In recent years, SFF has been exploring new possibilities, new frames of reference, new voices and settings and sociopolitical milieus. This seems to deeply upset the folks behind the Sad Puppies slate, but the rising interest, say, in Chinese science fiction or African fantasy is far, far less a threat to dominant Western narrative structures than it is an invitation–an expansion of the playing field on which we can all explore, and test, our most deeply held values and beliefs.
Rest assured, if those values and beliefs are worth their salt, they’ll survive the comparison with other narrative vocabularies. And if they aren’t, they won’t–but what good are such flimsy constructs anyway?
I read Vox Day’s Hugo-award-nominated story last year. “Opera Vita Aeterna” follows an elf with actual magical abilities who leaves his people to study scripture with an isolated monastic order, because he discovered that a member of that faith had greater magic than any he’d ever seen. After a great deal of padded theological discourse and not much else, he leaves an intricate new manuscript in his wake, preserving aspects of the community after a devastating fate befalls them. For me, the issue with this story wasn’t its clearly Christian politics; it was the poor storytelling. The problem wasn’t simply the purple prose, or how all the major plot points were pushed to the periphery; on a more fundamental, tension-building level, the elf’s decision to dedicate himself to these monks’ faith is never really questioned; nor is the supremacy of the monks’ god, even though we never see any overt sign of its superior “magic” in the text.
Recently, I read a short story in the other “camp” that fell equally flat for me, precisely because its politics were also self-evident, but the story was not. The protagonist in “Red Planet” by Caroline M. Yoachim is a two-dimensional argument for the equal-just-different value of being blind; instead of showing why undergoing surgery to pass immigration requirements to Mars wasn’t worth it, the story explicitly asks the question and then just as explicitly answers it. There are plenty of stories, though, that address topics like physical difference and societal marginalization without sacrificing character and plot development. In this vein, I know I’ve read good, clearly Christian stories, too.
Suffice it to say, then, I’d feel much more sympathy for writers who believe their religious and political viewpoints are unfairly keeping them from award recognition, if their writing could ever be apolitical. But it isn’t. It can’t be. For all the claims of simply wanting to focus on “good storytelling”, we routinely (if in often unexpected ways) reveal ourselves–our interests, our perspectives–in our fictions and essays.
By all means, then, bring religious (and political) points of view unapologetically into one’s writing: Hell, I’ve routinely got religious characters in my works, and I’m an atheist. In fact, I see no conflict between those statements, because one of my major drives is to present opposing points of view as best as I can in my writing, and I can imagine no better testing ground for my beliefs (on any subject!) than an ideological arena that a) draws from as wide an array of potential counterpoints as possible, and b) employs only the strongest possible versions of all opposition therein.
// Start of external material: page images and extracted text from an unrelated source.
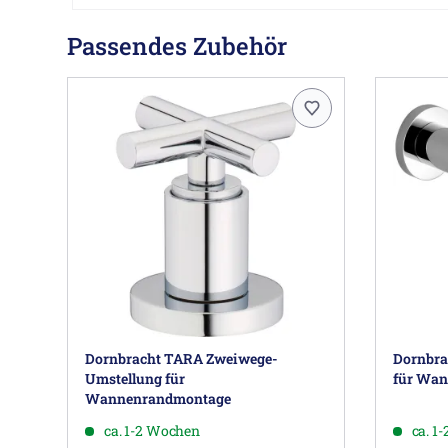
Passendes Zubehör
Dornbracht TARA Zweiwege-
Dornbra
Umstellung für
für Wa
Wannenrandmontage
ca. 1-2 Wochen
ca. 1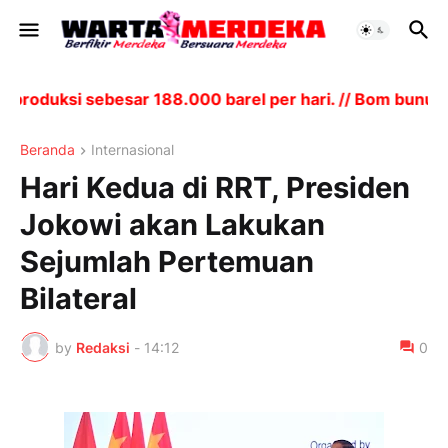
roduksi sebesar 188.000 barel per hari. // Bom bunuh 
Beranda
Internasional
Hari Kedua di RRT, Presiden
Jokowi akan Lakukan
Sejumlah Pertemuan
Bilateral
by
Redaksi
-
14:12
0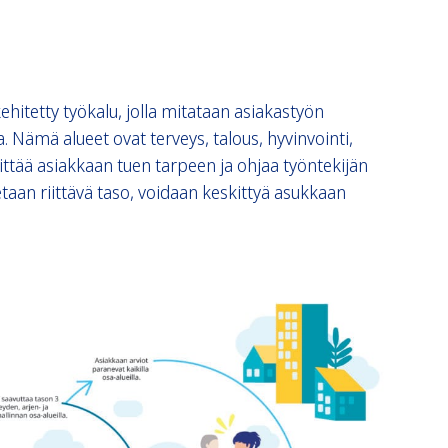
ehitetty työkalu, jolla mitataan asiakastyön
a. Nämä alueet ovat terveys, talous, hyvinvointi,
rittää asiakkaan tuen tarpeen ja ohjaa työntekijän
tetaan riittävä taso, voidaan keskittyä asukkaan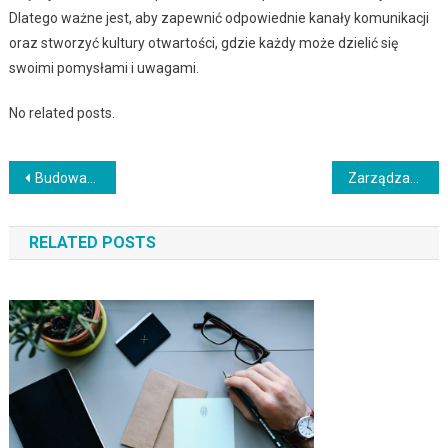
Dlatego ważne jest, aby zapewnić odpowiednie kanały komunikacji
oraz stworzyć kultury otwartości, gdzie każdy może dzielić się
swoimi pomysłami i uwagami.
No related posts.
Nawigacja
Budowanie efektywnego zespołu sprzedażowego
Zarządzanie talentami w firmie – jak odkrywać i rozwijać potencjał pracowników?
wpisu
RELATED POSTS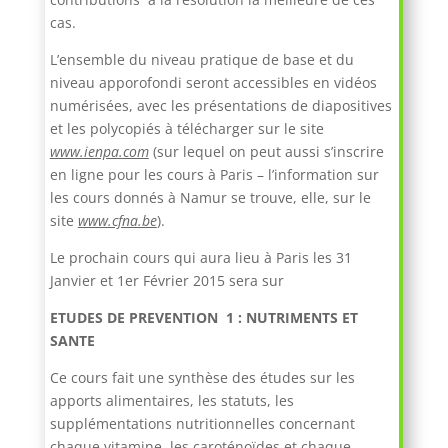
cas.
L’ensemble du niveau pratique de base et du
niveau apporofondi seront accessibles en vidéos
numérisées, avec les présentations de diapositives
et les polycopiés à télécharger sur le site
www.ienpa.com
(sur lequel on peut aussi s’inscrire
en ligne pour les cours à Paris – l’information sur
les cours donnés à Namur se trouve, elle, sur le
site
www.cfna.be
).
Le prochain cours qui aura lieu à Paris les 31
Janvier et 1er Février 2015 sera sur
ETUDES DE PREVENTION 1 : NUTRIMENTS ET
SANTE
Ce cours fait une synthèse des études sur les
apports alimentaires, les statuts, les
supplémentations nutritionnelles concernant
chaque vitamine, les caroténoïdes et chaque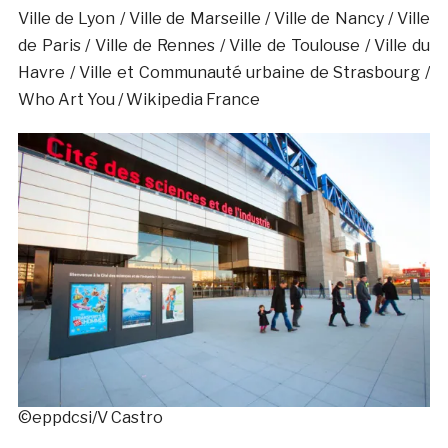
Ville de Lyon / Ville de Marseille / Ville de Nancy / Ville
de Paris / Ville de Rennes / Ville de Toulouse / Ville du
Havre / Ville et Communauté urbaine de Strasbourg /
Who Art You / Wikipedia France
©eppdcsi/V Castro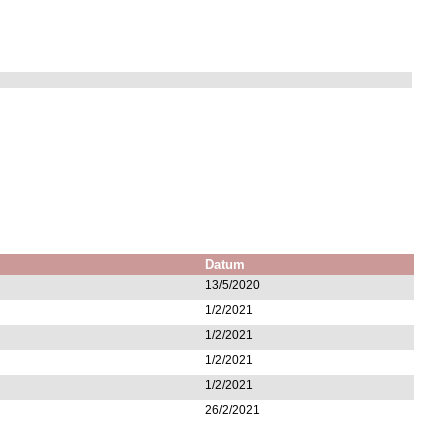
Datum
13/5/2020
1/2/2021
1/2/2021
1/2/2021
1/2/2021
26/2/2021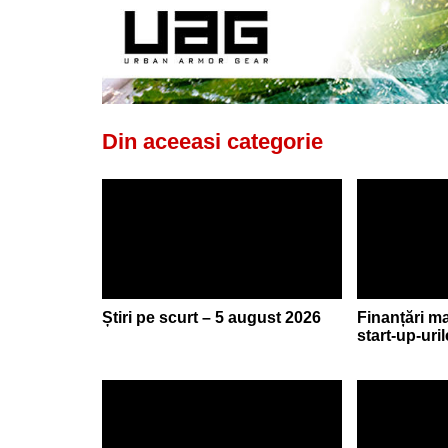
Din aceeasi categorie
Știri pe scurt – 5 august 2026
Finanțări m
start-up-uri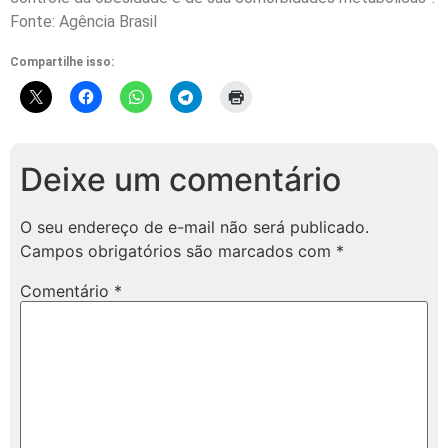
Fonte: Agência Brasil
Compartilhe isso:
Deixe um comentário
O seu endereço de e-mail não será publicado.
Campos obrigatórios são marcados com
*
Comentário
*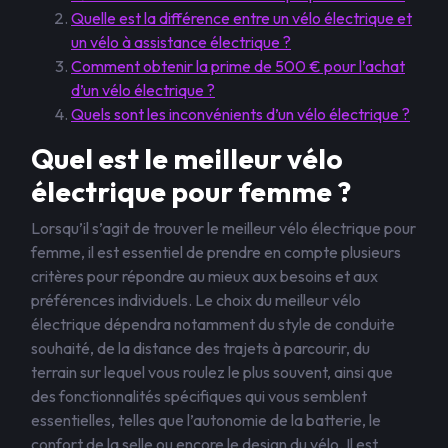
Quelle est la différence entre un vélo électrique et
un vélo à assistance électrique ?
Comment obtenir la prime de 500 € pour l’achat
d’un vélo électrique ?
Quels sont les inconvénients d’un vélo électrique ?
Quel est le meilleur vélo
électrique pour femme ?
Lorsqu’il s’agit de trouver le meilleur vélo électrique pour
femme, il est essentiel de prendre en compte plusieurs
critères pour répondre au mieux aux besoins et aux
préférences individuels. Le choix du meilleur vélo
électrique dépendra notamment du style de conduite
souhaité, de la distance des trajets à parcourir, du
terrain sur lequel vous roulez le plus souvent, ainsi que
des fonctionnalités spécifiques qui vous semblent
essentielles, telles que l’autonomie de la batterie, le
confort de la selle ou encore le design du vélo. Il est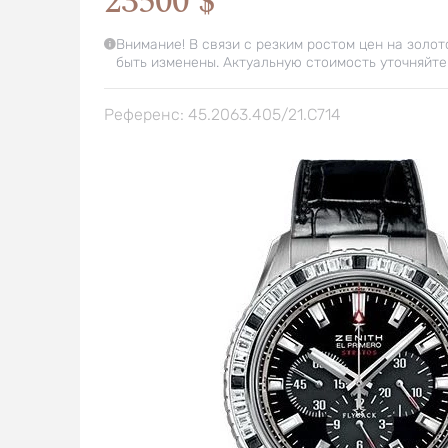
23500 $
Внимание! В связи с резким ростом цен на золот
быть изменены. Актуальную стоимость уточняйте
Референс: 45.2063.405/21.C714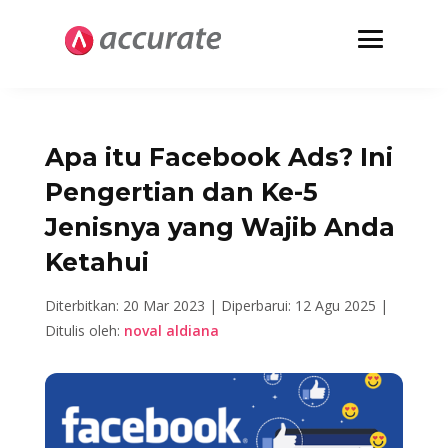
Apa itu Facebook Ads? Ini
Pengertian dan Ke-5
Jenisnya yang Wajib Anda
Ketahui
Diterbitkan: 20 Mar 2023 |
Diperbarui: 12 Agu 2025 |
Ditulis oleh:
noval aldiana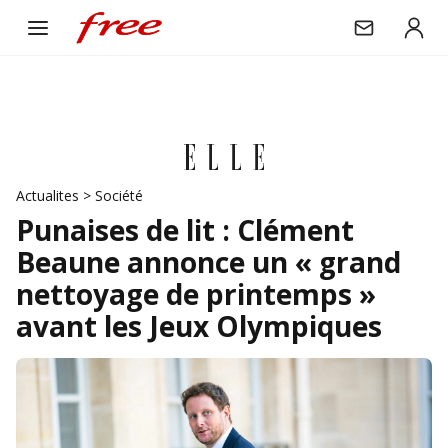
Actualites
>
Société
Punaises de lit : Clément
Beaune annonce un « grand
nettoyage de printemps »
avant les Jeux Olympiques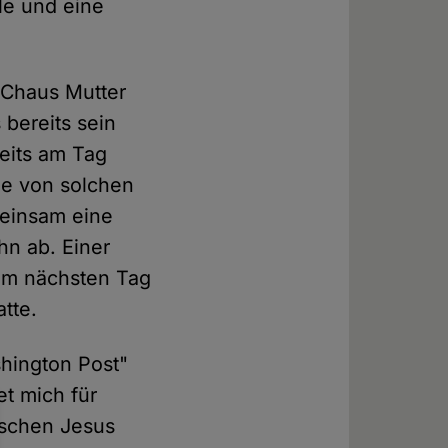
le und eine
 Chaus Mutter
bereits sein
reits am Tag
ie von solchen
meinsam eine
hn ab. Einer
 am nächsten Tag
tte.
hington Post"
et mich für
nschen Jesus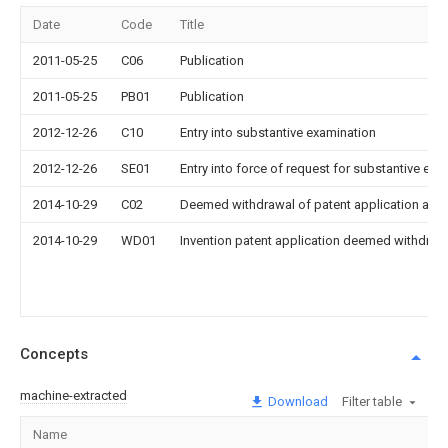
Date
Code
Title
2011-05-25
C06
Publication
2011-05-25
PB01
Publication
2012-12-26
C10
Entry into substantive examination
2012-12-26
SE01
Entry into force of request for substantive exa
2014-10-29
C02
Deemed withdrawal of patent application after
2014-10-29
WD01
Invention patent application deemed withdrawn
Concepts
machine-extracted
Download
Filter table
Name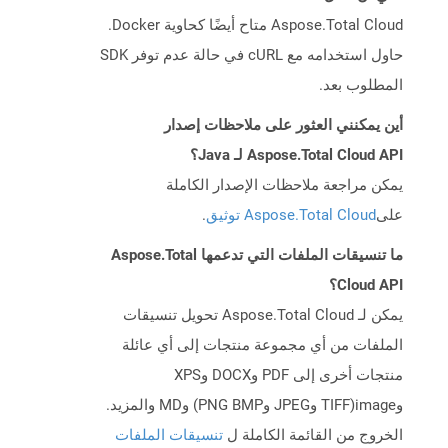
Aspose.Total Cloud متاح أيضًا كحاوية Docker.
حاول استخدامه مع cURL في حالة عدم توفر SDK
المطلوب بعد.
أين يمكنني العثور على ملاحظات إصدار
Aspose.Total Cloud API لـ Java؟
يمكن مراجعة ملاحظات الإصدار الكاملة
على
Aspose.Total Cloud توثيق
.
ما تنسيقات الملفات التي تدعمها Aspose.Total
Cloud API؟
يمكن لـ Aspose.Total Cloud تحويل تنسيقات
الملفات من أي مجموعة منتجات إلى أي عائلة
منتجات أخرى إلى PDF وDOCX وXPS
وimage(TIFF وJPEG وPNG BMP) وMD والمزيد.
الخروج من القائمة الكاملة ل
تنسيقات الملفات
This, for me, is the tremendous potential of the SFF world, so without trying to impose this view on others, I would simply say that this stunt with the 2015 Hugos is predicated on a search for the wrong kind of security. What we need is more fearlessness about our personal convictions in the public sphere–yes, absolutely–but that fearlessness needs to start with more introspection about our own work first, and an honest examination of whether it upholds the very values of free, dynamic discourse we’ve also come to expect–lucky, lucky people that we are–should just be handed to us by the world at large.
That said, best wishes, good voting, and rigorous writing to you all!